EXERCISE DIRECTIONS: Go line by line through the data below and count those that hold "down". Return only the number.

EXCERPTED DATA:

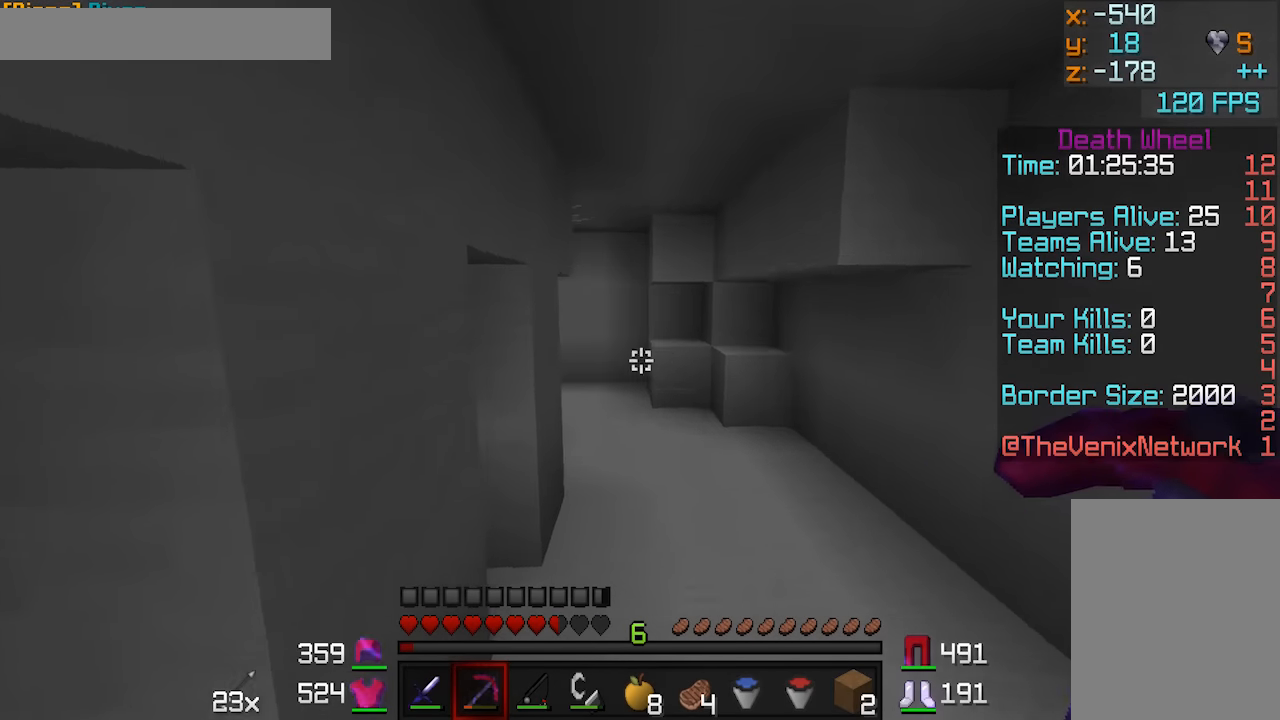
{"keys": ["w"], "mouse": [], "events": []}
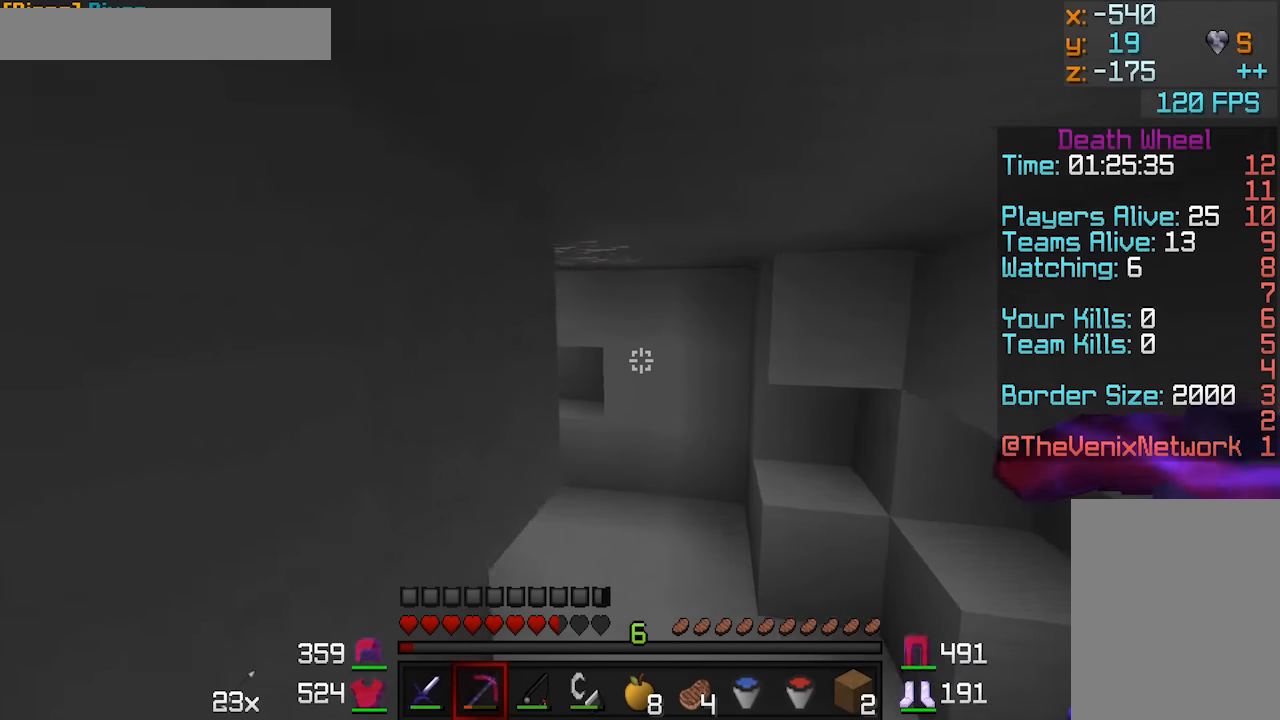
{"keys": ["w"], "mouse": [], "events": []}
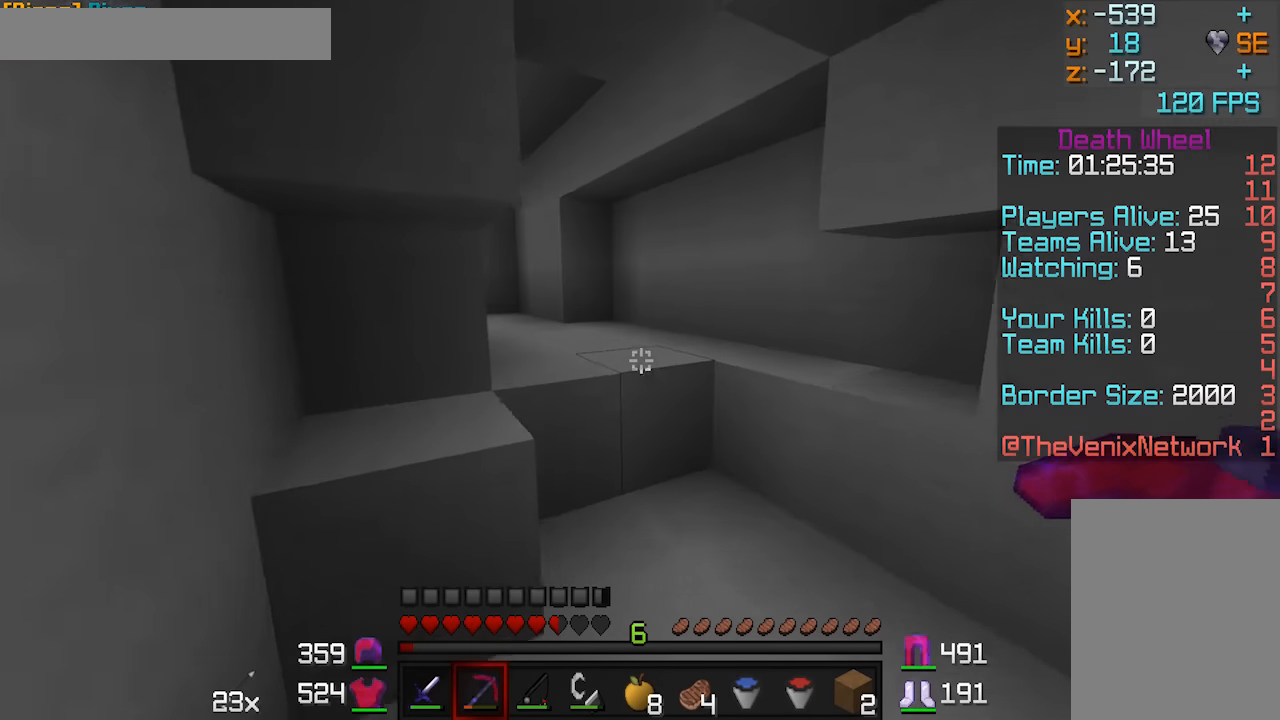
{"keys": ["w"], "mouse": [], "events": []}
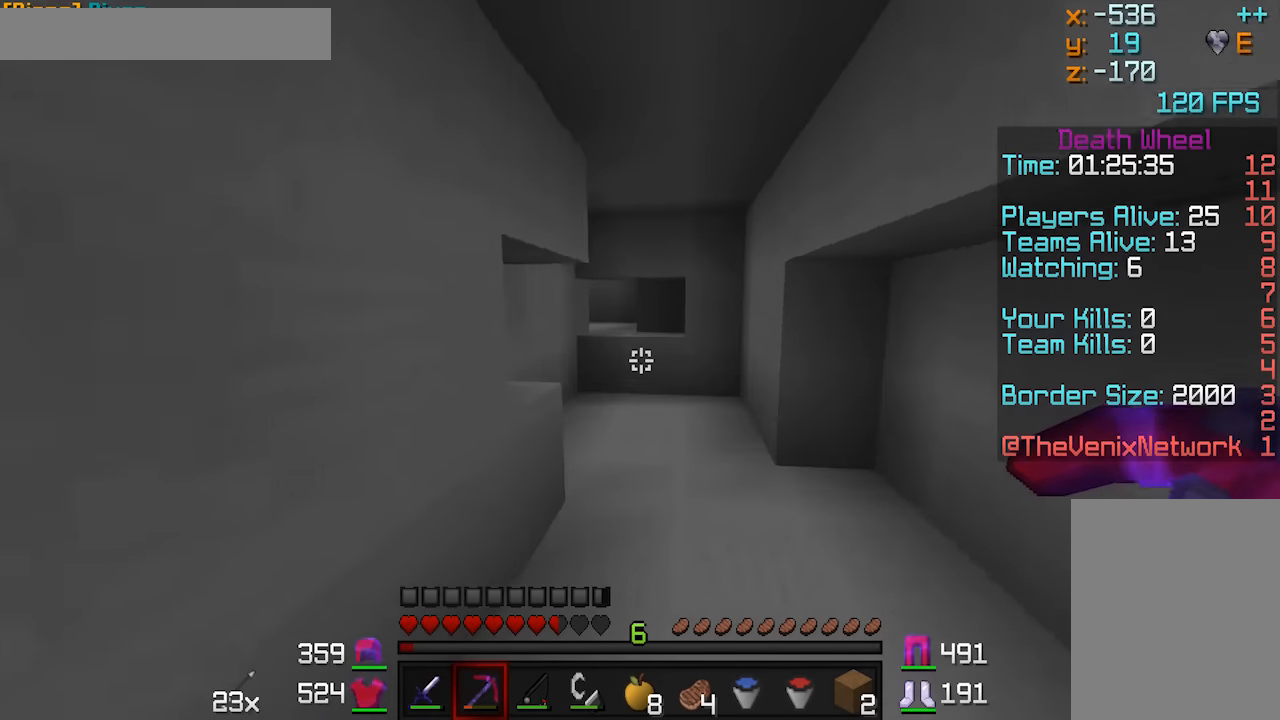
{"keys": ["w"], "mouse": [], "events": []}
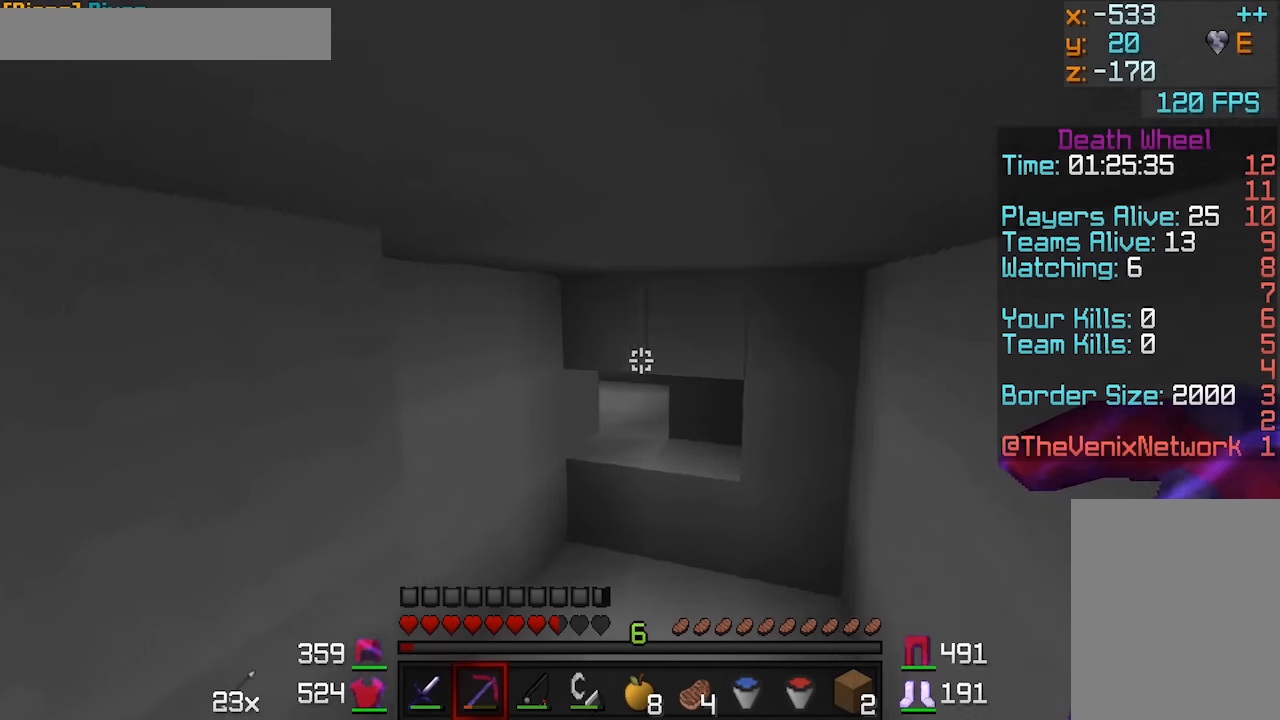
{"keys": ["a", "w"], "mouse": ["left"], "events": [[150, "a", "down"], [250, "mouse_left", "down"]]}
...
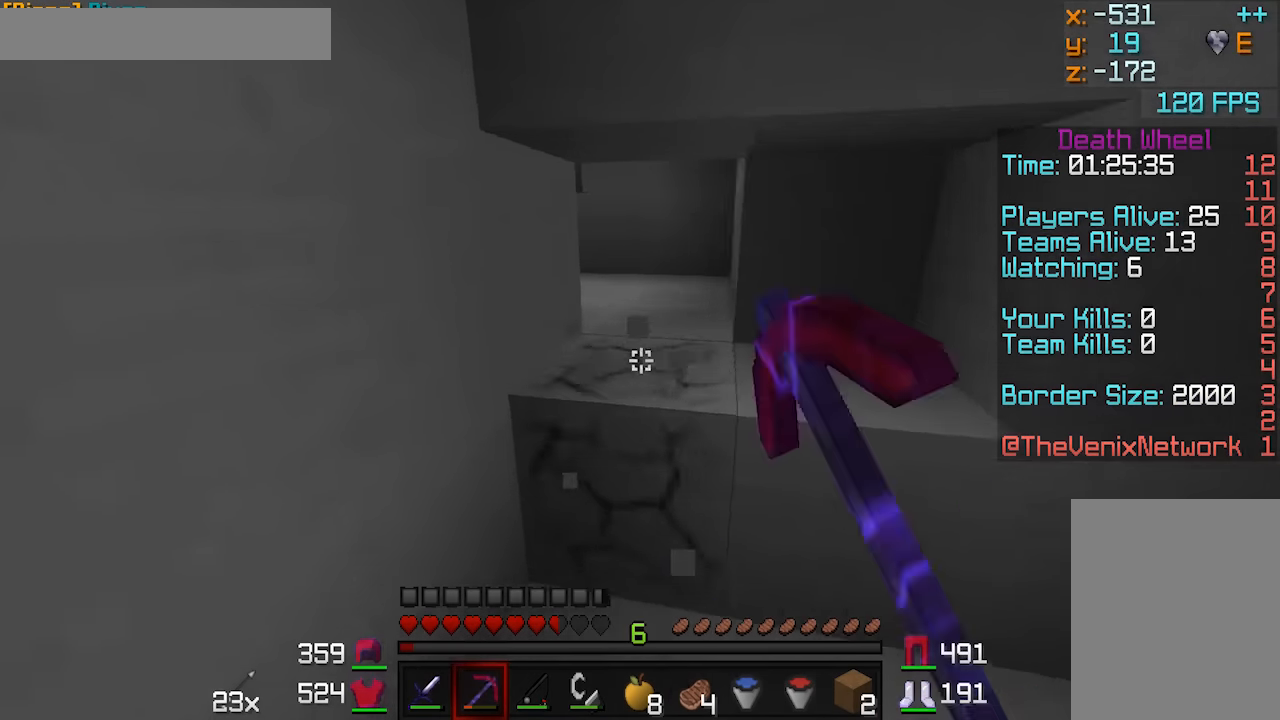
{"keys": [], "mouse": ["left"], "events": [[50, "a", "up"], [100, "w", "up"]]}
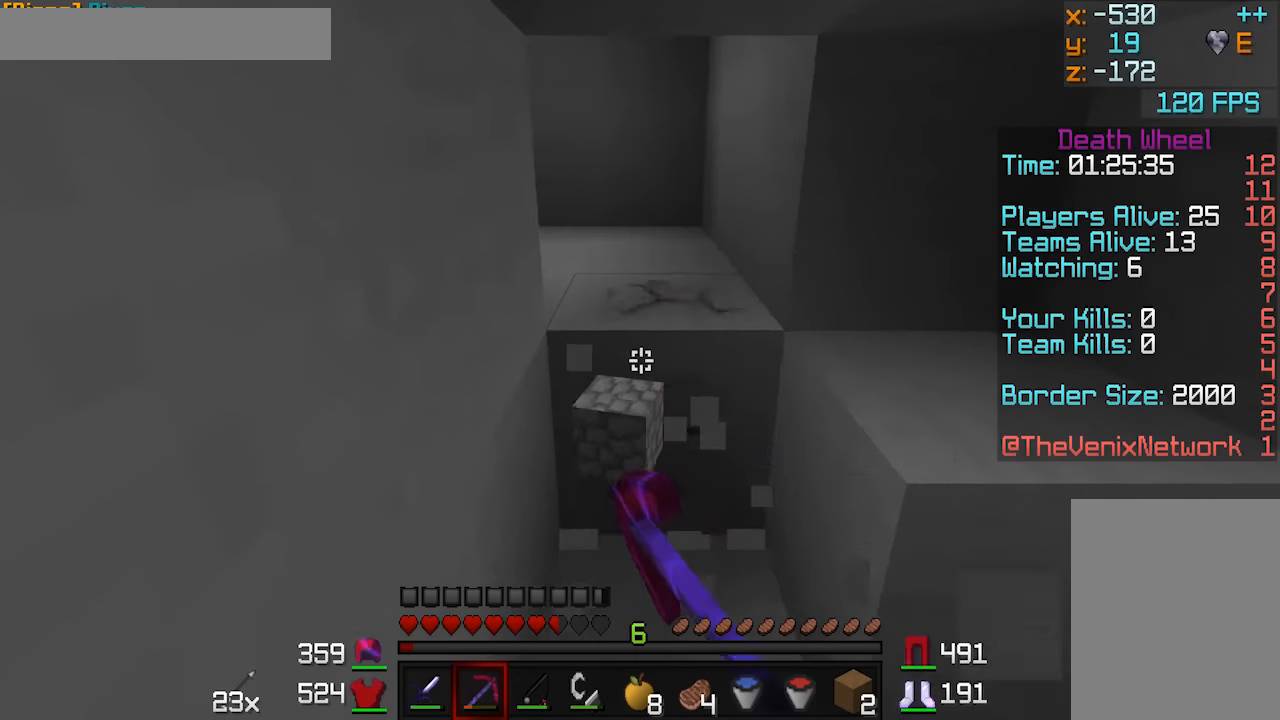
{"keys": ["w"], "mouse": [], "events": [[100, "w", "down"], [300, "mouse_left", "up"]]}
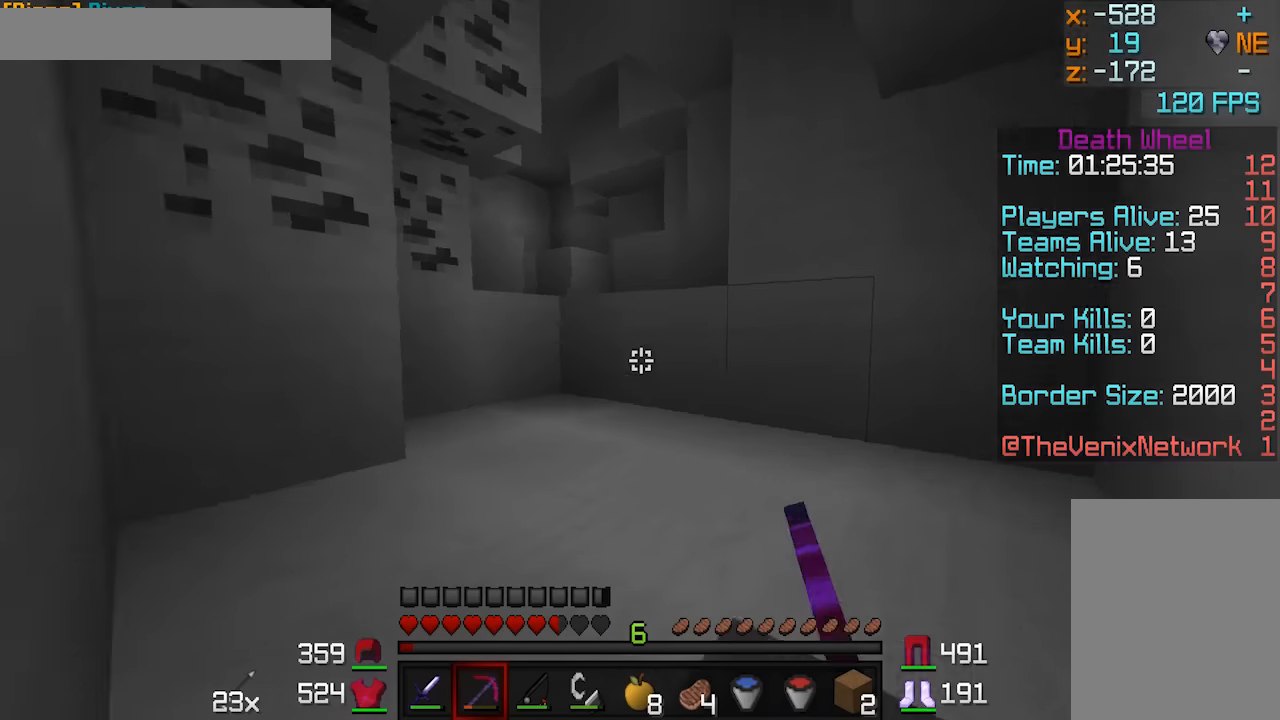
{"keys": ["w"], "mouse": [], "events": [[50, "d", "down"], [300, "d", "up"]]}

ANSWER AREA: 3